I don't know what to do about the counselling, it doesn't seem to be getting anywhere. Although it's my fault for not taking to her, maybe I could write stuff down to take or you know show her this.That seems like something I could manage.

For some reason I wanted to cut again today, I've not wanted to do that for ages. I settled for binging instead but it's not the same. The only thing that stopped me was the thought of my boyfriend seeing it. I'm scared. He knows I'm on medication for depression but it's like he's not really had to see any of it has he. So I'm worried that if he does that it'll put him off me. Even though like he's made it clear that he doesn't see this as just some teenage fling I don't think he knows what he's getting himself into. Otherwise why would he still be here?

Wednesday 11 January 2017

Day 127 of university, day 3 of 50mg sertraline

I had another counselling appointment, it was awful. She's really nice but I just can't manage to talk to her. She's trying so hard to find a way to make me feel comfortable but I'm being pathetic. I don't know what to do. I've made an appointment to see her again next week, I hope it'll go better.

Tuesday 10 January 2017

Day 126 of university, day 2 of 50mg Sertraline

I can't tell if I've just been really anxious about the medication and the poster presentation I had to do today, or if it's side effects. I worked out why I feeling better at my parents, the uni life is stressing me out big time. But it seemed a bit extreme yesterday afternoon; my heart was racing and my head felt really weird. I don't know how to explain it better.

I couldn't sleep last night either, I just kept overthinking everything. Then when I finally fell asleep I woke up because I felt like I was going to be sick. I've never been so anxious that I've thrown up before. But I suppose there's a first time for everything. I'm hoping that they're just side effects and they'll start to get better in a few weeeks. 

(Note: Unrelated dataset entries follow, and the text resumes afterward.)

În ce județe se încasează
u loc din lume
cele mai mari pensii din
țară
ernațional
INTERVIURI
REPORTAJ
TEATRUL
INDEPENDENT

My boyfriend doesn't seem to understand why I want cuddle up with him and forget about everything else, but it seems easier. I think he's worried I won't get my coursework done. But either way I'll end up putting it off just as much. He doesn't realise he's the best distraction I've got.

Sunday 8 January 2017

Day 124 of university - new medication

I've been prescribed Sertraline by my GP and after checking with the psychiatrist I'm going to start taking it. It's supposed to help with anxiety as well as depression so it should be ok. I'm bit worried though that I'll react badly to it and end up feeling worse again. Especially since these last few weeks have been better.

I don't know how I've managed it but I got a boyfriend. I keep thinking that I don't deserve him and he'll leave me. There's not even a reason to think that, he's the first person I've been in a relationship with who seems to like me as much as I like them. Maybe that's why I'm so afraid I'm going to lose him.

Exams are next week and I'm behind on my revision and stuff but I'm sure I'll work it out. I need to take advantage of the fact that I'm feeling a bit better and get everything done. Especially if there's a chance that the medication might make it a difficult for a few weeks. Wish me luck.